Understanding the Fall of the Rupee
The rupee's exchange rate recently fell below ₹90 a dollar, raising questions about the reasons behind the fall, its implications for the Indian economy, and whether this should be a cause for alarm.
Reasons for the Rupee's Fall
- Negative fundamentals: Increased trade deficit, higher current account deficit, and negative foreign portfolio investments (FPIs).
- Forex reserves decline.
- Tariff-related expectations regarding an India-U.S. trade deal that hasn’t materialized.
- Limited intervention by the Reserve Bank of India (RBI) to manage forex market volatility.
- Ongoing portfolio outflows increasing the demand for dollars.
- Higher import growth compared to export growth.
- Uncertain tariff agreements impacting investor sentiment.
Does a Falling Rupee Indicate Economic Weakness?
- No correlation with economic weakness.
- Robust GDP growth and performance.
- Strong balance of payments and adequate forex reserves covering 11 months of imports.

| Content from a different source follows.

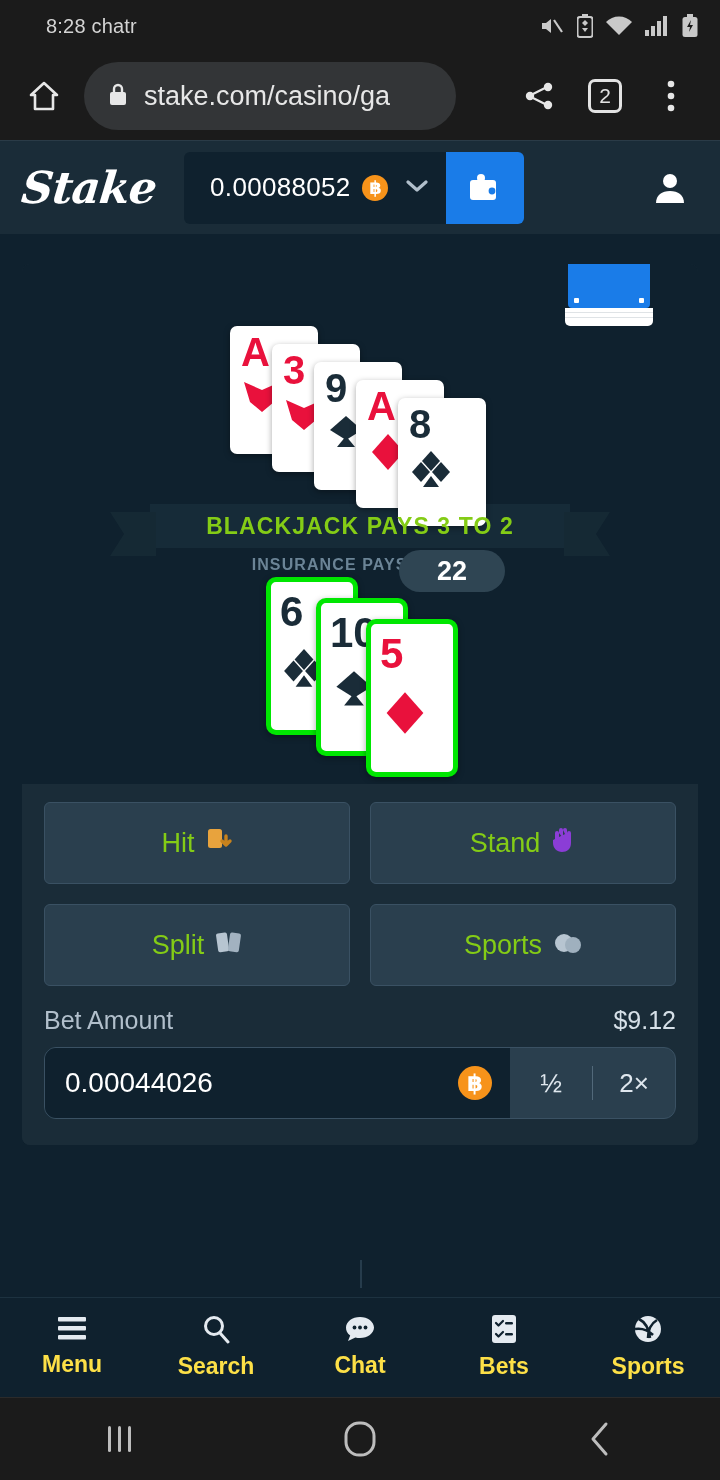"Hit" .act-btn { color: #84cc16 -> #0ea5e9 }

- Economy’s fundamentals remain strong with robust growth, benign inflation, and fiscal consolidation.
Potential Benefits of a Falling Rupee
- Theoretical benefits include enhanced competitiveness for exports.
- Depreciation may offer a price advantage against high tariffs.
- Limited inflation impact due to low CPI components' dependency on imports.
- Exporters benefit through better realizations and may offer higher employee bonuses, boosting consumption.